It seems that in the time of Jesus, the Jews and Samaritans had hated each other for 600 years. "The Samaritans were descendants of the surviving Israelites of the northern kingdom who intermarried with the newly imported alien population after the fall of Samaria in 722 BC." (The Lion Handbook to the Bible, p 497) The Jews saw them as a heretical sect, especially after they built their own temple on Mt Gerizim. Perhaps, the final straw of rejection and disdain. It was a Jewish king who destroyed this temple in 128 BC. Yet, the Jews and Samaritans had so much in common. The believed and worshipped the same God and both accepted the Torah, the first five books of the Bible as their authority. Both waited the coming of a prophet like Moses - the Messiah.
Do the people of Israel have a new set of Samaritans to hate? The Palestinians or the Gazans or Hamas or the Iranians, perhaps?
Or, Jeremy Corbyn - the JC of Islington North instead of the JC of Nazareth?
Just as the Jews longed for a Messiah to overthrow their Roman rulers 2000 years ago, is the boot on the other foot today in that part of the holy land that the state of Israel has designs on - Judea and Samaria?
In other words, do the Palestinians, in Gaza and in Judea and Samaria, regard their Israeli occupiers in the same way that the Jews, 2000 years ago, regarded their Roman occupiers?
Is the state of Israel the new Rome for the people in the internationally recognised Occupied Territories, that many Jews and Christians call Judea and Samaria?
Is raising these questions so indicative of the new anti-Semitism on the Left in the UK today?
For 600 years, the people of Israel regarded the Samaritans as their enemy. Yet, the Israelities had so much in common with this Jewish sect. For the next 1900 years, the Jews were dispersed and, then in more recent centuries they were the subject of enmity from the West and from the Western Christian Church. From 1948, the Jews regarded some Arabs, many Muslims, all Palestinians, every Gazan, Hamas en bloc and, the nation of Iran - all as their enemies.
When it comes to the Luke 10 story or parable of the Good Samaritan, is it acceptable to ask if Jesus the Jew was being deliberately provocative or even disloyal to his compatriots in putting his own religious leaders in such a poor light and, to cap it all, to put their enemy as the hero - the hated Samaritan?
He seems to have been putting himself and his fellow Jews down and putting their enemies, the Samaritans on a pedestal to be admired. Or, is there no significance in Jesus choosing a Samaritan as the hero?
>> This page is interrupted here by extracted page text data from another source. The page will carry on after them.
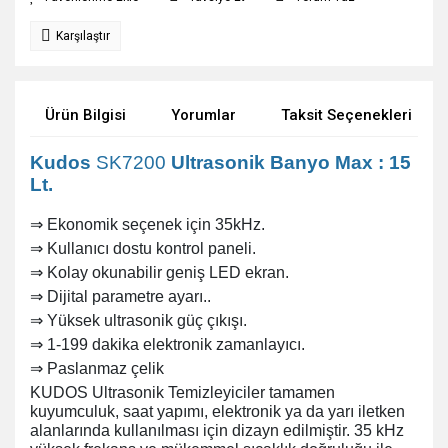
Karşılaştır
Ürün Bilgisi
Yorumlar
Taksit Seçenekleri
Kudos
SK7200
Ultrasonik Banyo Max : 15
Lt.
⇒
Ekonomik seçenek için 35kHz.
⇒ Kullanıcı dostu kontrol paneli.
⇒ Kolay okunabilir geniş LED ekran.
⇒ Dijital parametre ayarı..
⇒ Yüksek ultrasonik güç çıkışı.
⇒ 1-199 dakika elektronik zamanlayıcı.
⇒ Paslanmaz çelik
KUDOS Ultrasonik Temizleyiciler tamamen
kuyumculuk, saat yapımı, elektronik ya da yarı iletken
alanlarında kullanılması için dizayn edilmiştir. 35 kHz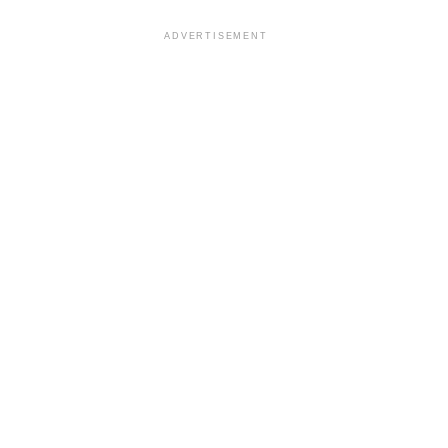
ADVERTISEMENT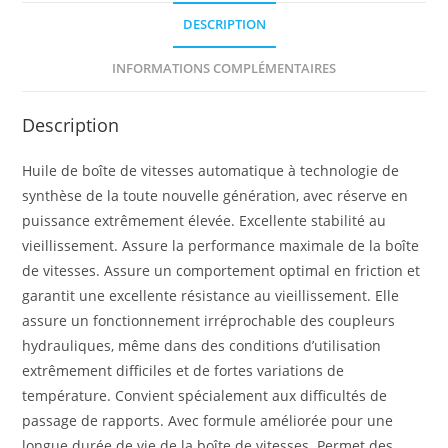
DESCRIPTION
INFORMATIONS COMPLÉMENTAIRES
Description
Huile de boîte de vitesses automatique à technologie de
synthèse de la toute nouvelle génération, avec réserve en
puissance extrêmement élevée. Excellente stabilité au
vieillissement. Assure la performance maximale de la boîte
de vitesses. Assure un comportement optimal en friction et
garantit une excellente résistance au vieillissement. Elle
assure un fonctionnement irréprochable des coupleurs
hydrauliques, même dans des conditions d’utilisation
extrêmement difficiles et de fortes variations de
température. Convient spécialement aux difficultés de
passage de rapports. Avec formule améliorée pour une
longue durée de vie de la boîte de vitesses. Permet des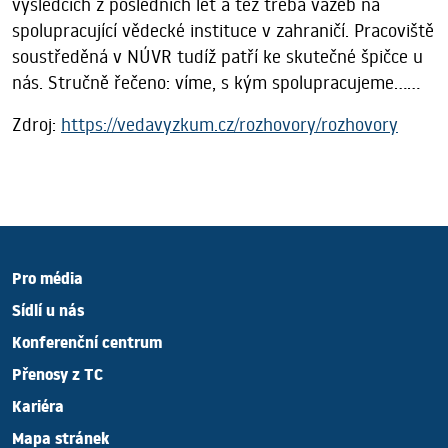
výsledcích z posledních let a též třeba vazeb na
spolupracující vědecké instituce v zahraničí. Pracoviště
soustředěná v NÚVR tudíž patří ke skutečné špičce u
nás. Stručně řečeno: víme, s kým spolupracujeme......
Zdroj:
https://vedavyzkum.cz/rozhovory/rozhovory
Pro média
Sídlí u nás
Konferenční centrum
Přenosy z TC
Kariéra
Mapa stránek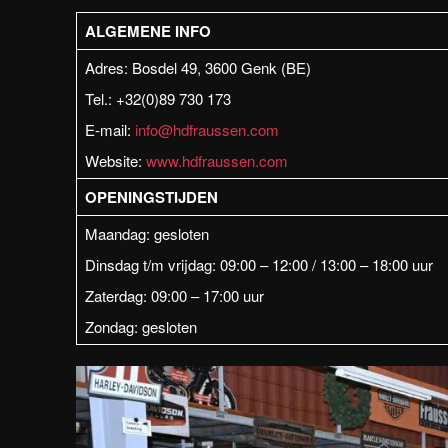
ALGEMENE INFO
Adres: Bosdel 49, 3600 Genk (BE)
Tel.: +32(0)89 730 173
E-mail:
info@hdfraussen.com
Website:
www.hdfraussen.com
OPENINGSTIJDEN
Maandag: gesloten
Dinsdag t/m vrijdag: 09:00 – 12:00 / 13:00 – 18:00 uur
Zaterdag: 09:00 – 17:00 uur
Zondag: gesloten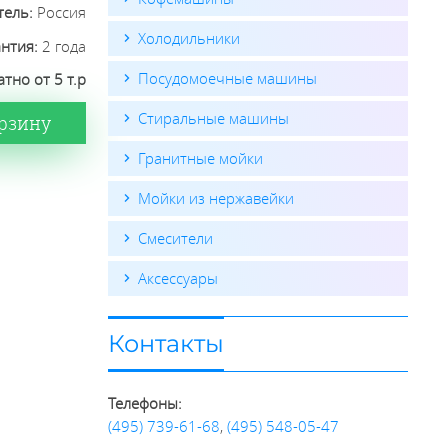
тель:
Россия
Холодильники
антия:
2 года
Посудомоечные машины
тно от 5 т.р
Стиральные машины
орзину
Гранитные мойки
Мойки из нержавейки
Смесители
Аксессуары
Контакты
Телефоны:
(495) 739-61-68
,
(495) 548-05-47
Or, was Jesus giving an example of what it means, practically, to love your enemies, to do good to those who hate you, to bless those who curse you and to pray for your persecutors?
The story in modern dress
For the Judaeo-Christian nations today, is a modern day Samaritan, our 70 year old traditional enemy, Russia? But we Westerners would call them the Bad Samaritan, of course but Jesus would see some good in the Russians and put one Russian in a story to put them in a good light. Or is politicising the parables of Jesus unacceptable, for they are meant for personal, private holiness by individual, born again believers?
Or, does the West view the Robbers in the story as wicked Russia beating up our allies like Ukraine and occupying Crimea?
The 89 year old Father of my church and retired leader has wondered if the State of Israel is behaving as the robbers beating up the poor defenceless Gazans. The 2014 July/August war killed over 2200 including about 500 children and the 2018 boundary protests killed over 140 Gazans and one Israeli soldier.
Who would you class as a modern day, walk on by, do nothing, priest and levite in the story?
Were we the priest and levite in knowing but doing nothing to save the Jews, the Roma and all the other minorities and outcasts in the 1930s and 40s in Nazi ruled Germany?
"And who is my neighbour?"
The shocking thing about this story is that we are being told that our neighbour is Hamas, Hezbollah, the suicide bomber, the terrorist, the Gazan and the Palestinian. Our neighbour is our enemy to whom we are to do good. But, never, the enemy is our neighbour! Unfortunately, Israel has made enemies of some neighbours by giving nothing and wanting more. Yet, it has made peace treaties with two of its neighbours - Egypt and Jordan.